Figure 4. Selection of AMPK activating compounds grouped according to their mechanisms of action

(A) pro-drugs converted into AMP analogs by cellular enzymes; (B) compounds that bind at the ADaM site; (C) compounds that act by inhibiting mitochondrial ATP synthesis and thus increase cellular AMP and ADP; (D) antifolate drugs that activate AMPK by inhibiting AICAR transformylase in the pathway of purine nucleotide biosynthesis (shown), thus increasing cellular ZMP. Figure modified from Fig. 1 in [71].

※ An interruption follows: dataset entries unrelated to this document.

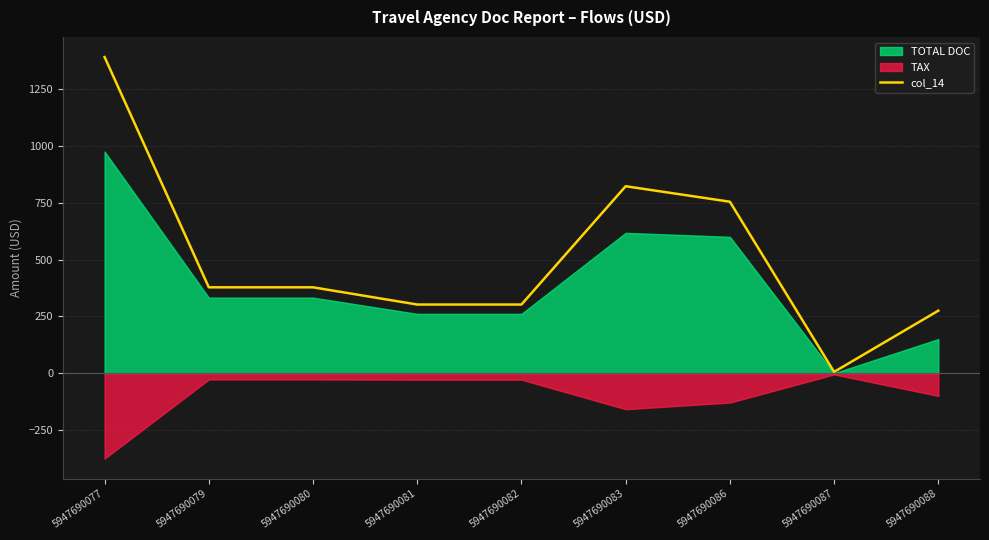

How many values are below 377?

4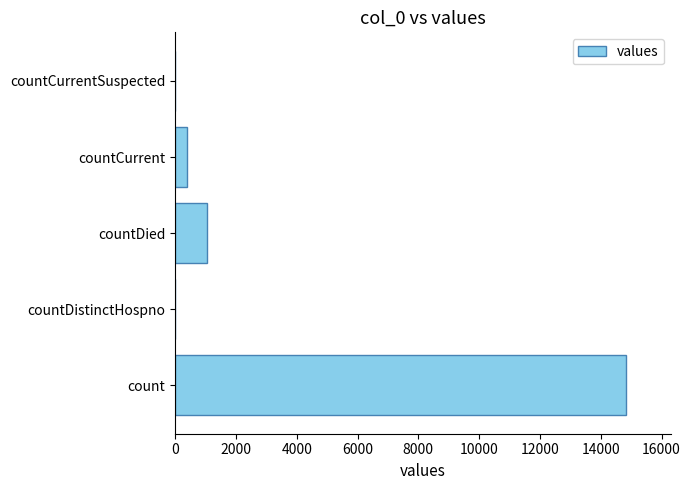

Reading bottom to top, extract all data points from this chart.

count=14832	countDistinctHospno=0	countDied=1054	countCurrent=383	countCurrentSuspected=0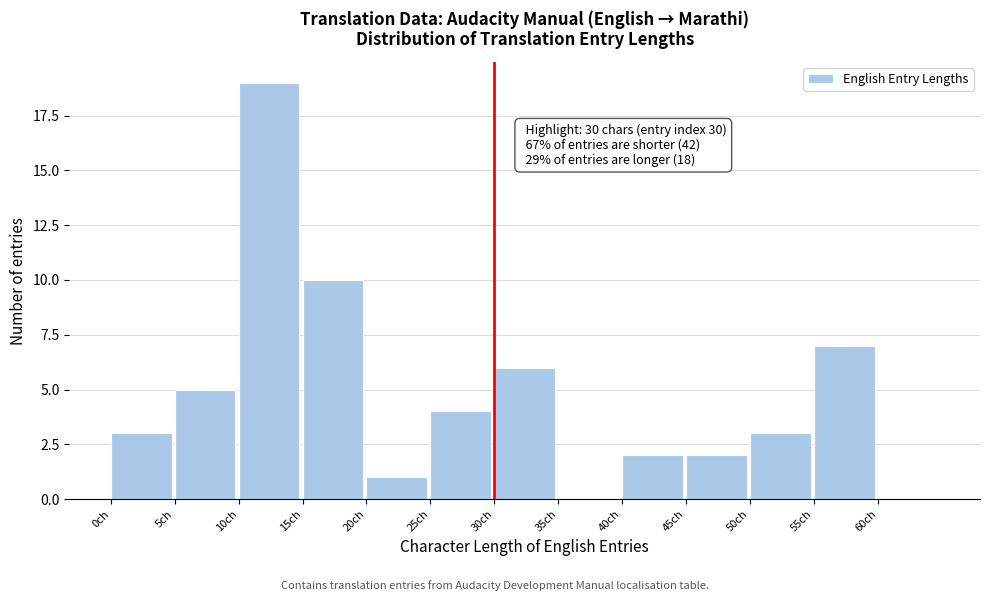

Which range on the x-axis has the tallest bar?

10 to 15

Figure 5. Approaches used to characterize the AMPK recognition motif

(A) Hypothesis-driven approach using mutations Constructs containing 34 residues around Ser79 on ACC1, with and without the indicated mutations, were expressed in bacteria and phosphorylated by AMPK in cell-free assays. Changes in kinetic parameters (k_cat/K_m) for each mutant relative to the wild type are represented by the lengths of the bars above (increases) or below (decreases) the indicated amino acid [46]. (B) Positional scanning peptide library. Phosphorylation by AMPK in cell-free assays of peptide mixtures (10-mers) containing serine and threonine at position 6, a fixed amino acid at one position (e.g. P-5, illustrated), and random mixtures at all others, revealed preferences for specific amino acids at each position [48]; “x”, any amino acid. (C) Direct thiophosphorylation with gatekeeper mutation. An AMPK mutant uses a bulky derivative of ATP-γ–S (A*TPγS) to thiophosphorylate direct targets in permeabilized cells [50]. Many direct AMPK phosphorylation sites were identified through isolation and identification by tandem mass spectrometry of the thiophosphorylated peptides [54]. Hydrophobic amino acids are in green, neutral polar in blue, acidic in orange, and basic in red.

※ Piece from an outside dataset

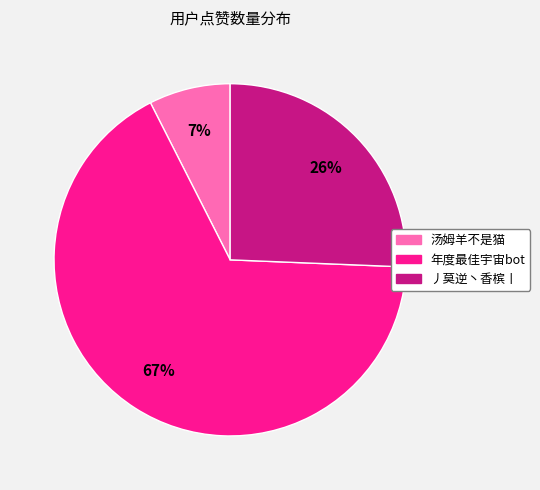

To the nearest percent, what percentage of the pie is 丿莫逆丶香槟丨?

26%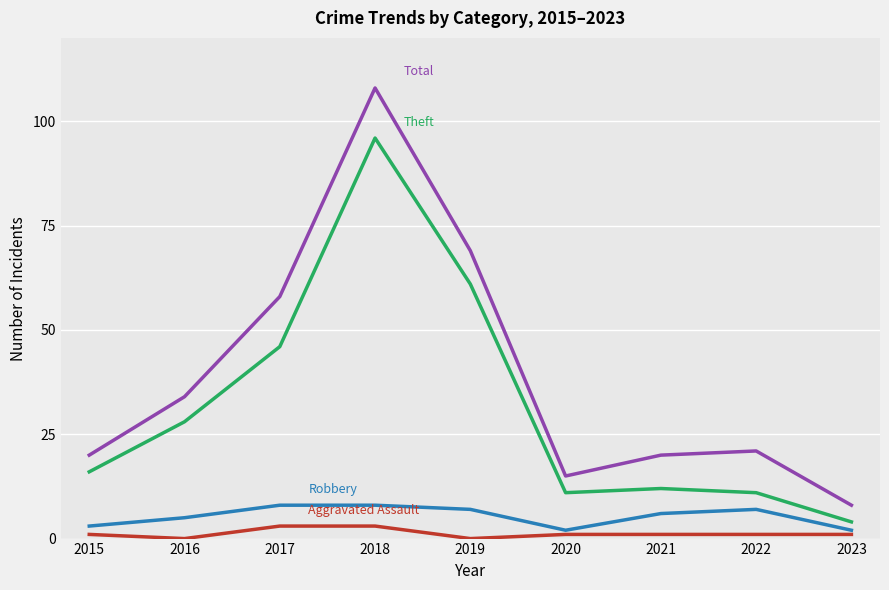

Which category has the highest value across all series?

2018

Figure 6. AMPK recognizes a well-defined phosphorylation motif

The logo motif of 64 known AMPK phosphorylation sites from P−7 to P+7 is presented, and points of interest in the AMPK recognition motif are noted. Color scheme as in Figure 5. The logo motif was generated by WebLogo [72], using a previously described list of 50 well-validated phosphorylation sites [54] updated with 14 additional sites from the literature. This full list of 64 well-validated AMPK targets is provided as supplementary Table 1. Human sequences were used to generate this motif.